The Catechism of the Catholic Church says it this way: “The first man was not only created good, but was also established in friendship with his Creator” (No. 374). For, “God created man in his image and established him in his friendship. A spiritual creature, man can live this friendship only in free submission to God” (No. 396).

This Sunday’s Gospel reminds us that friendship with God is the reason for our creation, ongoing existence and eternal goal. Jesus assures us in words that are astonishingly personal and deeply comforting: “I no longer call you slaves, because a slave does not know what his master is doing. I have called you friends” (Jn 15:15).

Friendship with God is the divine invitation to which we must respond each day of our lives. We look to the faithful men and women of the New Testament whose story unfolds after the Lord’s resurrection.

And we turn to the saintly men and women who radiate into the church and into the world the fruits of their friendship with God, deepened over a lifetime of prayer, nurtured by the church’s sacraments, and formed by the virtues of faith, hope and love.

The eternal community of divine friends is the Trinity of Father, Son and Holy Spirit. Their divine friendship overflows into our world.

God’s desire for friendship with all of creation is fulfilled perfectly in the sending of his own beloved son, Jesus Christ, who suffered, died and rose from the dead to reconcile us to God.
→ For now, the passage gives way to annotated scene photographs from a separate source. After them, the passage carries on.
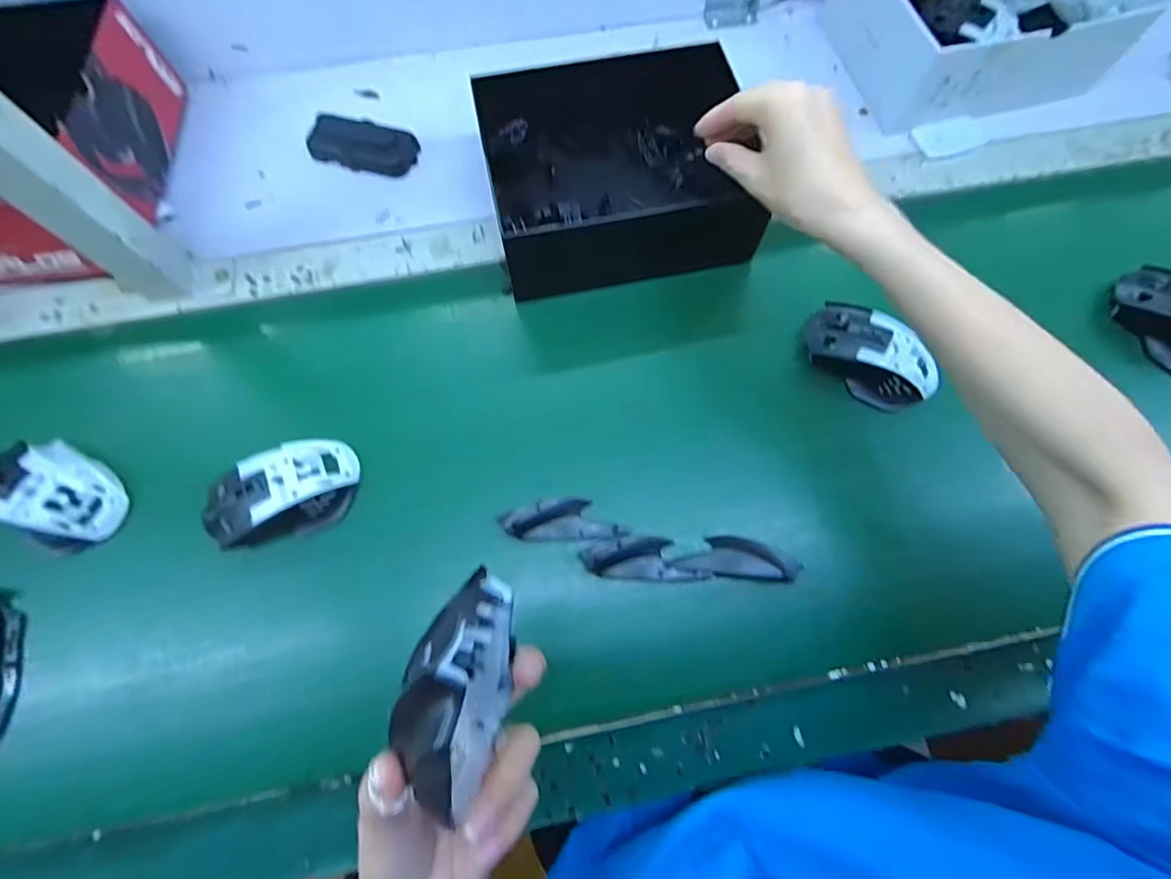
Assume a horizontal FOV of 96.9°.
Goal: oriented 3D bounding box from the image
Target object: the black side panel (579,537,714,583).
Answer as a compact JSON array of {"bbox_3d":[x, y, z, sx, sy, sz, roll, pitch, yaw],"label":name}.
[{"bbox_3d":[0.046,0.091,0.395,0.095,0.022,0.033,0,71,3],"label":"black side panel"}]

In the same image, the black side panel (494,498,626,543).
[{"bbox_3d":[-0.017,0.062,0.403,0.091,0.018,0.032,-3,70,1],"label":"black side panel"}]

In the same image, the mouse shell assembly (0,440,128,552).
[{"bbox_3d":[-0.416,0.042,0.403,0.101,0.041,0.071,23,74,7],"label":"mouse shell assembly"}]

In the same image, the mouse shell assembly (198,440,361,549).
[{"bbox_3d":[-0.236,0.043,0.404,0.115,0.039,0.067,-26,74,-8],"label":"mouse shell assembly"}]

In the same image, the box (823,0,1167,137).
[{"bbox_3d":[0.405,-0.436,0.531,0.242,0.084,0.201,-16,73,-5],"label":"box"}]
In his life, death and resurrection, the divine offer of friendship is extended to you and to me as “embracing in his human heart the Father’s love for men, Jesus ‘loved them to the end,’ for ‘greater love has no man than this, that a man lay down his life for his friends’” (No. 609).

Jesus’ invitation to friendship continues in every age in the church’s sacramental life. The sacraments are real tokens of divine friendship that initiate, restore, heal and lead us to true happiness and lasting fulfillment. In the sacraments, “God shows forth his almighty power by converting us from our sins and restoring us to his friendship by grace” (No. 277).

In an age when friendship itself is often counted by as superficial a measure as a mouse click, today’s Gospel invites us to walk in true friendship with Jesus so we may love one another as he commands us in the Gospel. Let us return to friendship with Jesus as we say in faith, “speak to me, Lord.”